Reproduce the data word for word, starting at its first line and ending with the line that contains "At 2019, list", with both of those lines included.
......
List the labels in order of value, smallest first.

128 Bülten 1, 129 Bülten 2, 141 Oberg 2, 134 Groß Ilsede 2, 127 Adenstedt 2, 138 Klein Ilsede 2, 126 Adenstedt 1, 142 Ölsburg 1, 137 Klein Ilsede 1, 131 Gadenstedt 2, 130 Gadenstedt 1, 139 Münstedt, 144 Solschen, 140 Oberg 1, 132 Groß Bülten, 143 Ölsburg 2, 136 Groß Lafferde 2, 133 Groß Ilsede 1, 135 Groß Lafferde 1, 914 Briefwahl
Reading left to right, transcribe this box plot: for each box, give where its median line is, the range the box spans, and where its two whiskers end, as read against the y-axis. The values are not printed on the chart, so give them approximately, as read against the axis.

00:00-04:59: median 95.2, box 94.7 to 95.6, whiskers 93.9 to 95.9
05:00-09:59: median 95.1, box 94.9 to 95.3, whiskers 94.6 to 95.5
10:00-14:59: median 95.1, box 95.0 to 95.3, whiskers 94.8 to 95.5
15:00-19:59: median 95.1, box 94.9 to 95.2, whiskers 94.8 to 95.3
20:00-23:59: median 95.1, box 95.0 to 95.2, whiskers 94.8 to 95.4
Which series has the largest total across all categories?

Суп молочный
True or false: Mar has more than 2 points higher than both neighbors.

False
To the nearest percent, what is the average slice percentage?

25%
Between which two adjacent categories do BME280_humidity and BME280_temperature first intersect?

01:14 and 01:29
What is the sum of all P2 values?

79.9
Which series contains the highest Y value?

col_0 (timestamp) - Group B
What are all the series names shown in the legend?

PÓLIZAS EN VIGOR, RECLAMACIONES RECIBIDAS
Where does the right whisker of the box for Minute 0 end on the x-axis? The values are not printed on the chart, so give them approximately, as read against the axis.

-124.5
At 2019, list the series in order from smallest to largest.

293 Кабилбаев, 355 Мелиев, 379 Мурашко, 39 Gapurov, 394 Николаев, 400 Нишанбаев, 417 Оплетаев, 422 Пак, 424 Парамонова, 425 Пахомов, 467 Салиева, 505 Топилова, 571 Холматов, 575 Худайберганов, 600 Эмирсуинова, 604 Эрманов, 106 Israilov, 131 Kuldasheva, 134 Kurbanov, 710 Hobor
......
FINISHED TASK ->
List the labels in order of value, smallest first.

128 Bülten 1, 129 Bülten 2, 141 Oberg 2, 134 Groß Ilsede 2, 127 Adenstedt 2, 138 Klein Ilsede 2, 126 Adenstedt 1, 142 Ölsburg 1, 137 Klein Ilsede 1, 131 Gadenstedt 2, 130 Gadenstedt 1, 139 Münstedt, 144 Solschen, 140 Oberg 1, 132 Groß Bülten, 143 Ölsburg 2, 136 Groß Lafferde 2, 133 Groß Ilsede 1, 135 Groß Lafferde 1, 914 Briefwahl
Reading left to right, transcribe this box plot: for each box, give where its median line is, the range the box spans, and where its two whiskers end, as read against the y-axis. The values are not printed on the chart, so give them approximately, as read against the axis.

00:00-04:59: median 95.2, box 94.7 to 95.6, whiskers 93.9 to 95.9
05:00-09:59: median 95.1, box 94.9 to 95.3, whiskers 94.6 to 95.5
10:00-14:59: median 95.1, box 95.0 to 95.3, whiskers 94.8 to 95.5
15:00-19:59: median 95.1, box 94.9 to 95.2, whiskers 94.8 to 95.3
20:00-23:59: median 95.1, box 95.0 to 95.2, whiskers 94.8 to 95.4
Which series has the largest total across all categories?

Суп молочный
True or false: Mar has more than 2 points higher than both neighbors.

False
To the nearest percent, what is the average slice percentage?

25%
Between which two adjacent categories do BME280_humidity and BME280_temperature first intersect?

01:14 and 01:29
What is the sum of all P2 values?

79.9
Which series contains the highest Y value?

col_0 (timestamp) - Group B
What are all the series names shown in the legend?

PÓLIZAS EN VIGOR, RECLAMACIONES RECIBIDAS
Where does the right whisker of the box for Minute 0 end on the x-axis? The values are not printed on the chart, so give them approximately, as read against the axis.

-124.5
At 2019, list the series in order from smallest to largest.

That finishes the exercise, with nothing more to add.